What are her activities, art-wise, during these long days of quarantine?

“It is a paradox when one thinks about time these days as ‘long’: time itself has simultaneously stopped and expanded. This allows us to reflect on activities that filled our time before the pandemic hit.” Tessa says she has current research and exhibition projects, which at some point will continue albeit in a modified format. The curator is involved in the interlocutor program for the 10th Asia Pacific Triennial in Brisbane, Australia. 

“As to exhibition themes, I will continue to explore those that have long interested me but framed by the context of a world halted by the pandemic.”

She concludes, “Art is crucial to our survival through this global health crisis. The arts harness our empathy, compassion and most important, our capacity for hope. It enables us to imagine how the world can be after this crisis, and creatively imagine the many ways of being in that world.”

Boots Herrera

Boots Herrera, director and chief curator of the Ateneo Art Gallery (AAG), has been looking into developing different approaches to virtual exhibitions for future programs.

She says, “In place of the Ateneo Art Award 2020, we are mounting an exhibition of works submitted for the AAG-Marciano Galang Acquisition Prize.
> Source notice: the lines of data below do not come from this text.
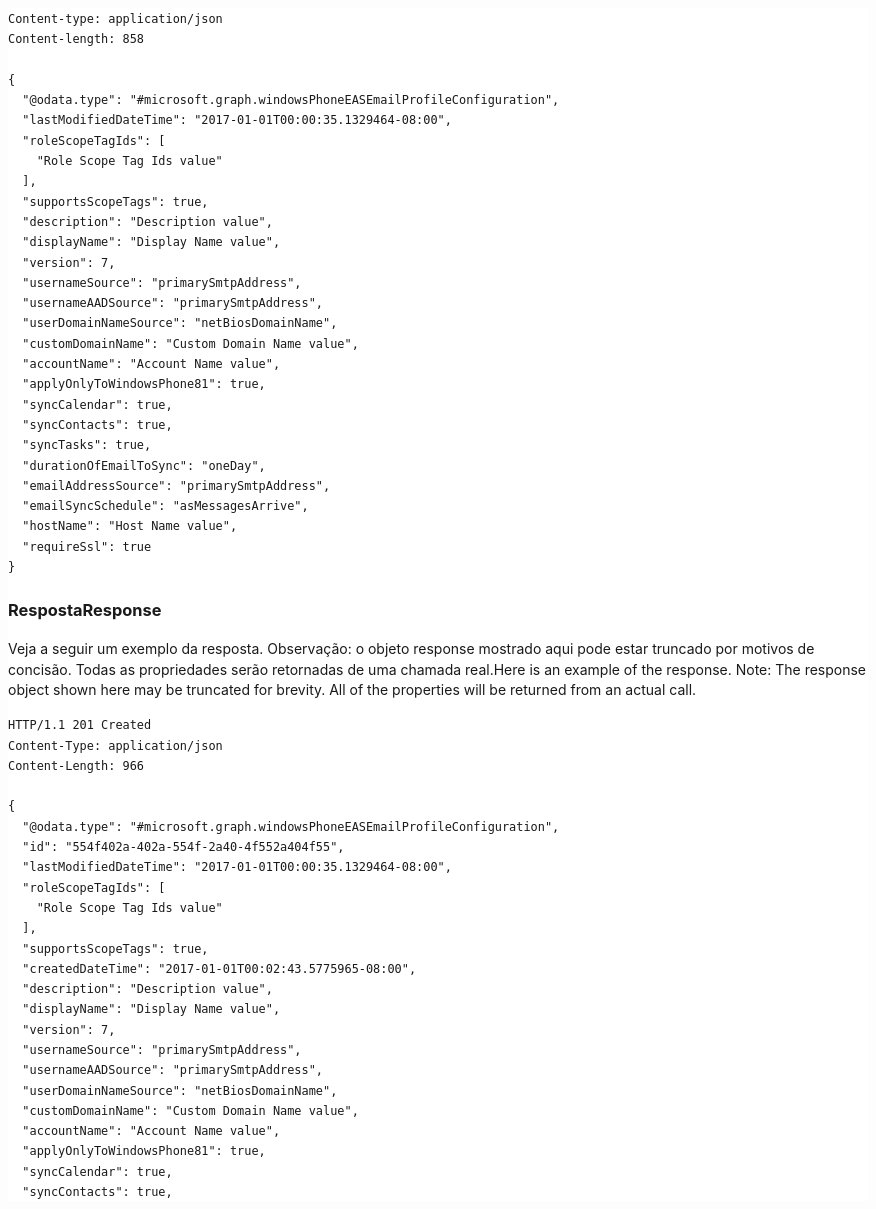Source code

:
 ``` http
Content-type: application/json
Content-length: 858

{
  "@odata.type": "#microsoft.graph.windowsPhoneEASEmailProfileConfiguration",
  "lastModifiedDateTime": "2017-01-01T00:00:35.1329464-08:00",
  "roleScopeTagIds": [
    "Role Scope Tag Ids value"
  ],
  "supportsScopeTags": true,
  "description": "Description value",
  "displayName": "Display Name value",
  "version": 7,
  "usernameSource": "primarySmtpAddress",
  "usernameAADSource": "primarySmtpAddress",
  "userDomainNameSource": "netBiosDomainName",
  "customDomainName": "Custom Domain Name value",
  "accountName": "Account Name value",
  "applyOnlyToWindowsPhone81": true,
  "syncCalendar": true,
  "syncContacts": true,
  "syncTasks": true,
  "durationOfEmailToSync": "oneDay",
  "emailAddressSource": "primarySmtpAddress",
  "emailSyncSchedule": "asMessagesArrive",
  "hostName": "Host Name value",
  "requireSsl": true
}
```

### <a name="response"></a><span data-ttu-id="9e7f3-225">Resposta</span><span class="sxs-lookup"><span data-stu-id="9e7f3-225">Response</span></span>
<span data-ttu-id="9e7f3-p118">Veja a seguir um exemplo da resposta. Observação: o objeto response mostrado aqui pode estar truncado por motivos de concisão. Todas as propriedades serão retornadas de uma chamada real.</span><span class="sxs-lookup"><span data-stu-id="9e7f3-p118">Here is an example of the response. Note: The response object shown here may be truncated for brevity. All of the properties will be returned from an actual call.</span></span>
``` http
HTTP/1.1 201 Created
Content-Type: application/json
Content-Length: 966

{
  "@odata.type": "#microsoft.graph.windowsPhoneEASEmailProfileConfiguration",
  "id": "554f402a-402a-554f-2a40-4f552a404f55",
  "lastModifiedDateTime": "2017-01-01T00:00:35.1329464-08:00",
  "roleScopeTagIds": [
    "Role Scope Tag Ids value"
  ],
  "supportsScopeTags": true,
  "createdDateTime": "2017-01-01T00:02:43.5775965-08:00",
  "description": "Description value",
  "displayName": "Display Name value",
  "version": 7,
  "usernameSource": "primarySmtpAddress",
  "usernameAADSource": "primarySmtpAddress",
  "userDomainNameSource": "netBiosDomainName",
  "customDomainName": "Custom Domain Name value",
  "accountName": "Account Name value",
  "applyOnlyToWindowsPhone81": true,
  "syncCalendar": true,
  "syncContacts": true,
```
This program will enable us to extend some financial assistance to artists within the limits of our budget. For now, the program is focused on or limited to works on paper and the general theme is  ‘Solidarity with the Filipino community during the COVID-19 crisis.’” 

Boots — who, in between AAG work, watches films centered on the lives of Modigliani, Schiele and Vermeer — does not see a change in her role as curator.

“We should continue to bring together artists and art accessible to the public —  physically and virtually, intellectually and emotionally. The conditions set by the pandemic just makes it more challenging. We need to explore new strategies to continue with our programs and at the same time respond to the needs of artists and our community, most especially in this time of crisis.  Given the limitations set, perhaps we should explore more collaborative programs among local museums.”

Is art still important in a pandemic-stricken world and why?

“As many cultural workers and curators have noted in social media in the past weeks, culture and the arts continue to have a relevant voice today and in post-COVID times. Although this may not immediately address physical health concerns, efforts of the art and culture community worldwide — online concerts, art workshops, film screenings, etc. — have shown how we need to address the needs of the soul and the spirit. Moreover, great works of art have been created during critical times because they captured the spirit of the times. Contemporary artists will continue to do so.”

Lisa G. Nakpil

In recent weeks, Lisa Nakpil says she has been dusting off, cataloguing, and reading the art and history books that she has accumulated over these years. Some of them were acquired by Jaime Ponce de Leon and León Gallery from the eminent scholar Ramon N. Villegas.

Life has to go on for the indefatigable curator, writer and art historian.

“Last March, the National Quincentennial Commission approached León Gallery to put together an exhibit on the Pre-Magellan Filipino, telling the story of his sophistication and the richness of his culture. There’s plenty of time to work on it to open in early 2021.” And she is already mulling over the choices of artists for this particular show: Juan Luna, Botong Francisco and Fernando Amorsolo.

“Mainly because they have works on the subject. We (might also feature) the great mapmakers such as Murillo Velarde and Signor Giovanni Ramusio, the man who put ‘Filipinas,’ for the first time literally on a map.”

Lisa says there is an upside in virtual exhibitions. “I understand that León Gallery is working on a curvaceous avatar of me. At last I can look like how I’ve always wanted (laughs).”

Is art still important in a pandemic-stricken world? 

She concludes, “Art (and history for that matter) is a snapshot of the times, a time capsule; not just of one’s personal trajectory but also of the world around us. The pandemic just made all of us heroes and the story of our survival will be writ large in all the arts.”